Он повернулся и стал подниматься по лестнице. Шалом за ним.
— Как ты с ним хорошо говорил! — радовался Шалом. — Как культурно, достойно ты с ним поговорил и — увидишь — это на него подействует. Я уверяю тебя — добром, только добром! Человека нужно убеждать, ласково и терпеливо.
Они остановились на третьем этаже, перед дверью в квартиру Шалома.
— Я думаю, он не будет больше мочиться в парадном, — сказал довольный старик.
Будет, милый ты мой, обязательно будет… Шалом открыл дверь своей квартиры.
— Зайди, выпей чаю, — сказал он. — Злата сделала гренки с сыром.
— Спасибо, Шалом, не могу… Мне сегодня еще газету верстать…

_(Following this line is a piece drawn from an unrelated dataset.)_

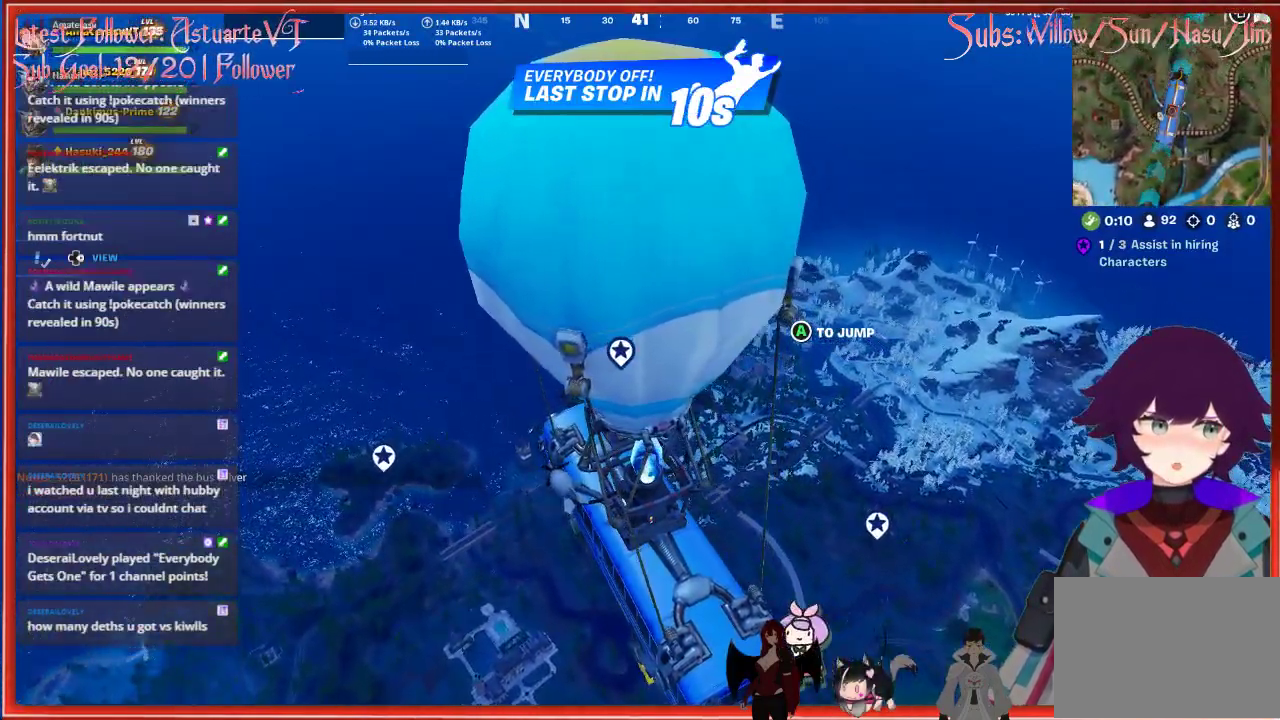
{"buttons": [], "left_stick": "center", "right_stick": "center", "events": []}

Старик протянул ему сухую морщинистую руку и проговорил умильно:
— Впиздью!
23
— Прошлый раз мы рисовали поездку на Кинерет. Сегодня рисуем свой дом, — сказал учитель Гидеон.
— Как это — дом? — спросил Джинджик. — Каждый рисует свой дом?
— Нет, — пояснил Гидеон. — Рисуем Неве-Эфраим, который и есть наш дом.
Шел урок рисования в четвертом классе начальной школы поселения Неве-Эфраим. На этих уроках обычно было тише, чем на других. Во-первых, урок был последним, к концу дня выдыхались даже хулиганы. Во-вторых, рисовали, старательно раскрашивая. Гидеон не помогал. Только изредка взглянет на лист и ногтем большого пальца проведет линию: вот так и так. У него правая рука была сильной и красивой, с длинными крупными пальцами, а левую оторвало гранатой в войну Судного Дня. Но он отлично обходился. Джинджик поднял палец и спросил:
— Весь-весь Неве-Эфраим?
— Ну да, — сказал Гидеон. — Тебе что-то неясно?
— И ясли, и школу, и лавку Арье? И водонапорную башню? И «караваны»?
— Вот-вот… — подтвердил Гидеон. — Создай большое полотно.